*Por Bruno Moury Fernandes
Dizem que a morte e os impostos são as únicas certezas da vida. No Brasil, contudo, parece que a morte continua democrática, mas os impostos andam muito seletivos na escolha de suas vítimas.
Veja o trabalhador comum: acorda cedo, enfrenta ônibus lotado, carrega o peso do mês nas costas – e ainda devolve ao estado, religiosamente, 27,5% do que recebe. É um pacto sem discussão, um confisco automático, quase tão inevitável quanto o sol nascer no Sertão.
Do outro lado, no andar dos ricos, tem ar-condicionado central. Ali não se fala em alíquota de 27,5%, nem de 15%, nem de 5%. Fala-se, com naturalidade, em alíquota zero. Lucros e dividendos, essa fonte mágica que alimenta a minoria, não conhecem a tesoura do Imposto de Renda. São rendimentos abençoados pela invisibilidade fiscal, um milagre brasileiro.

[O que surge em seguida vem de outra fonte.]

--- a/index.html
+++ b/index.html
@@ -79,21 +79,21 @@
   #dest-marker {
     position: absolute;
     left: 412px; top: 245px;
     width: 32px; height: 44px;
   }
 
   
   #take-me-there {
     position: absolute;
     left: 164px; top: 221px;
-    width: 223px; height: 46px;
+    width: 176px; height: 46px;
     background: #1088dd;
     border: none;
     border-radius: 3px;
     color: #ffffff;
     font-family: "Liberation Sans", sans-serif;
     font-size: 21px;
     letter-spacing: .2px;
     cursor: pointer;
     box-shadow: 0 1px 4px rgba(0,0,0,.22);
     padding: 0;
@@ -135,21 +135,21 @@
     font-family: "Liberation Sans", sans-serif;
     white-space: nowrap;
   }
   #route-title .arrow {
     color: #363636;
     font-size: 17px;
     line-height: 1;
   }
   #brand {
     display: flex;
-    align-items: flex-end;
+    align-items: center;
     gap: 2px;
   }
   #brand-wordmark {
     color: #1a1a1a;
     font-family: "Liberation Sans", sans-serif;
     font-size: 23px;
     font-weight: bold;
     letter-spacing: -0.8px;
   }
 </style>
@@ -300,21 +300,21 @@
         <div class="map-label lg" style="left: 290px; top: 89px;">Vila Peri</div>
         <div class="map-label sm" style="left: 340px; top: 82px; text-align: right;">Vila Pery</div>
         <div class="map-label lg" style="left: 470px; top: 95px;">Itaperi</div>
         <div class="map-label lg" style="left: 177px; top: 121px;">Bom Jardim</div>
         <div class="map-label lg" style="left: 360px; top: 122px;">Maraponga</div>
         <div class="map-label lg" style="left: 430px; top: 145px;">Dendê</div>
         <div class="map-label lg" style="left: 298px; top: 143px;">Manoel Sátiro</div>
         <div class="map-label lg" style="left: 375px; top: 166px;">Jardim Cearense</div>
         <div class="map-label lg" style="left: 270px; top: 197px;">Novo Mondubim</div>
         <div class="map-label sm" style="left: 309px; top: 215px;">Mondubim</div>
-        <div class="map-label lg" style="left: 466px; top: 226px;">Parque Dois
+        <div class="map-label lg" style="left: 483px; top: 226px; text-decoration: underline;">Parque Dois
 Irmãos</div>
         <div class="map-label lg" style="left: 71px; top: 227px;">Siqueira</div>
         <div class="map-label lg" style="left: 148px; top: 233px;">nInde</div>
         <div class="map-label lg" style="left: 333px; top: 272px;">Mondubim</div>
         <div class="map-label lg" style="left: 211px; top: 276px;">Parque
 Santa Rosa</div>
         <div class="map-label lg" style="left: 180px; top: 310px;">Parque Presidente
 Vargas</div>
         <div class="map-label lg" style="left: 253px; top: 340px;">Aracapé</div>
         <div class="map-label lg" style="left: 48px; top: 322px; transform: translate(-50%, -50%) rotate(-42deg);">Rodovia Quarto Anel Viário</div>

Eis a ironia: não é que a carga tributária nacional seja insuportável em si. O problema é que ela foi desenhada para ser mal distribuída, como um cobertor curto que só aquece quem já dorme na cama king size. Sobre o pobre, pesam impostos no arroz, no feijão, na conta de luz, no botijão de gás. Sobre o rico, cai a leveza de um sopro: nenhuma mordida sobre seus milhões multiplicados no pregão da Bolsa, por exemplo.

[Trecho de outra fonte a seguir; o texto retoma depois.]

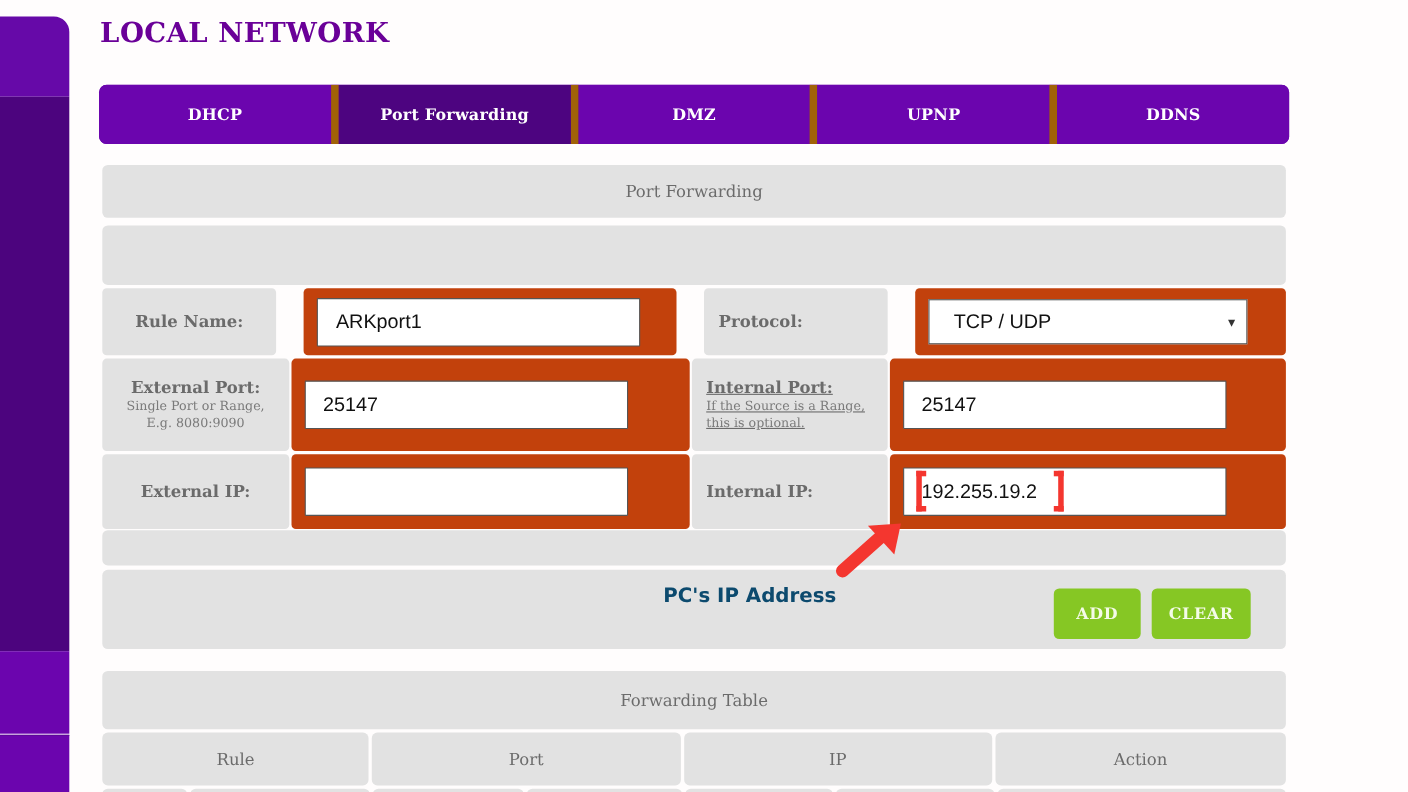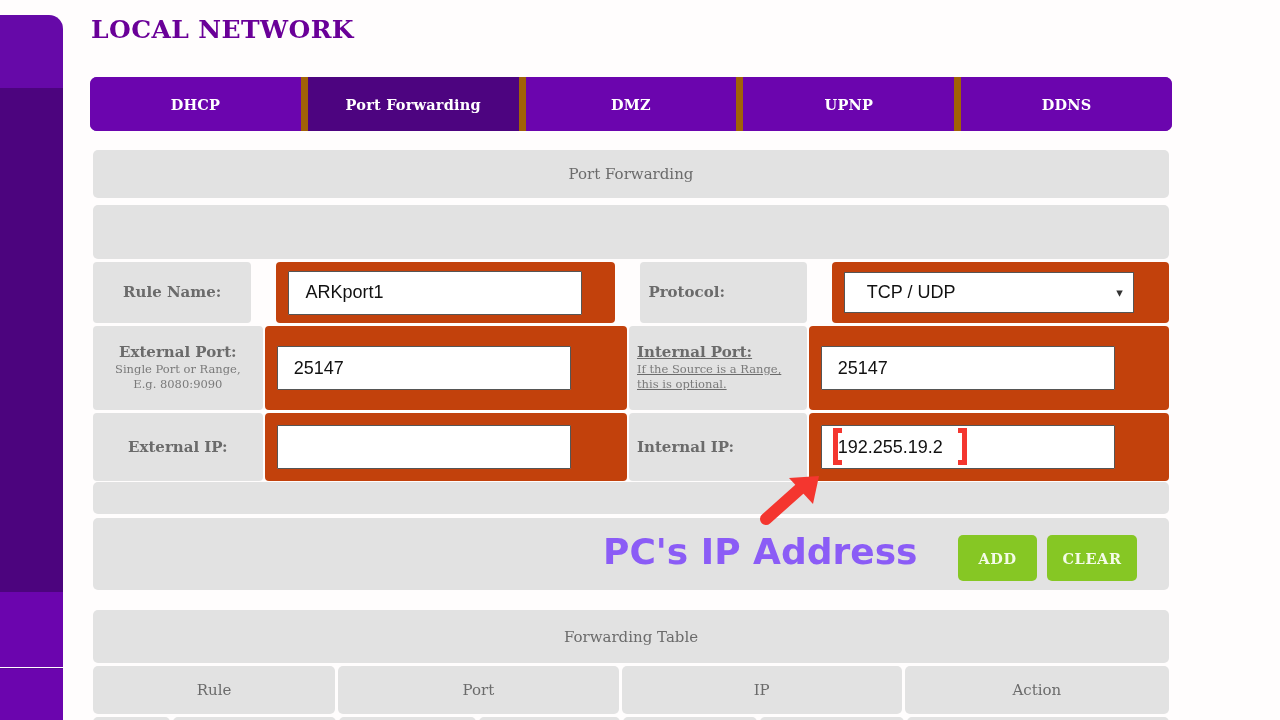--- a/index.html
+++ b/index.html
@@ -55,21 +55,21 @@
     font-size: 15px; height: 100%;
   }
 
   
   .frow { position: absolute; left: 30px; width: 1076px; display: flex; }
   .cell-label {
     background: #e2e2e2; display: flex; flex-direction: column;
     align-items: center; justify-content: center; border-radius: 4px;
     color: #6b6b6b; font-family: "DejaVu Serif", serif;
   }
-  .cell-label.left-al { align-items: flex-start; padding-left: 8px; }
+  .cell-label.left-al { align-items: flex-start; padding-left: 13px; }
   .lab-main { font-size: 15px; font-weight: 700; color: #6b6b6b; line-height: 1.25; }
   .lab-sub  { font-size: 11.5px; color: #7a7a7a; line-height: 1.32; text-align: center; }
   .cell-label.left-al .lab-sub { text-align: left; }
 
   .cell-field {
     background: #c2410c; display: flex; align-items: center;
     padding-left: 12px; border-radius: 4px;
   }
   .txtin {
     height: 44px; border: 1px solid #555; background: #fff;
@@ -87,21 +87,21 @@
   
   .redbrk {
     position: absolute; width: 9px;
     border-top: 5px solid #f4362f; border-bottom: 5px solid #f4362f;
   }
   .redbrk.lft { border-left: 5px solid #f4362f; }
   .redbrk.rgt { border-right: 5px solid #f4362f; }
   #annot-text {
     position: absolute;
     font-family: "DejaVu Sans", sans-serif; font-weight: 700;
-    font-size: 36px; color: #8b5cf6; white-space: nowrap;
+    font-size: 18px; color: #0c4a6e; white-space: nowrap;
   }
 
   
   .gbtn {
     height: 46px; background: #86c724; border: none; border-radius: 5px;
     color: #f4fbe8; font-family: "DejaVu Serif", serif; font-weight: 700;
     font-size: 14.5px; letter-spacing: .6px; cursor: pointer;
     display: flex; align-items: center; justify-content: center;
   }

Chamam isso de sistema. Eu chamo de escárnio. O caixa do supermercado, que mal dobra o salário-mínimo, financia o Estado mais do que o acionista que brinda dividendos em taças de cristal. A regressividade é tamanha que parece piada – mas é piada sem/graça, dessas que terminam com a gargalhada do privilegiado e o silêncio constrangido da maioria.
Muitos abrem a boca para acusar o Bolsa-Família de gasto excessivo para o estado. Muitos dos que bradam esse inconformismo, recebem o “bolsa lucro”: é o 1% mais rico da população brasileira que paga 0% de alíquota sobre seus lucros e dividendos. É como se houvesse um auxílio permanente para a elite mais rica desse País.
Por aqui, uma professora, um pedreiro ou um auxiliar de escritório pagam bem mais – proporcionalmente ao que ganham – do que um milionário que reside da Avenida Boa Viagem.
E assim seguimos, num país em que a justiça fiscal é uma quimera, e o privilégio, política de governo. Morremos todos, sim. Mas, até lá, uns morrem pagando 27,5% e outros vivem imortais na redoma dourada da alíquota zero.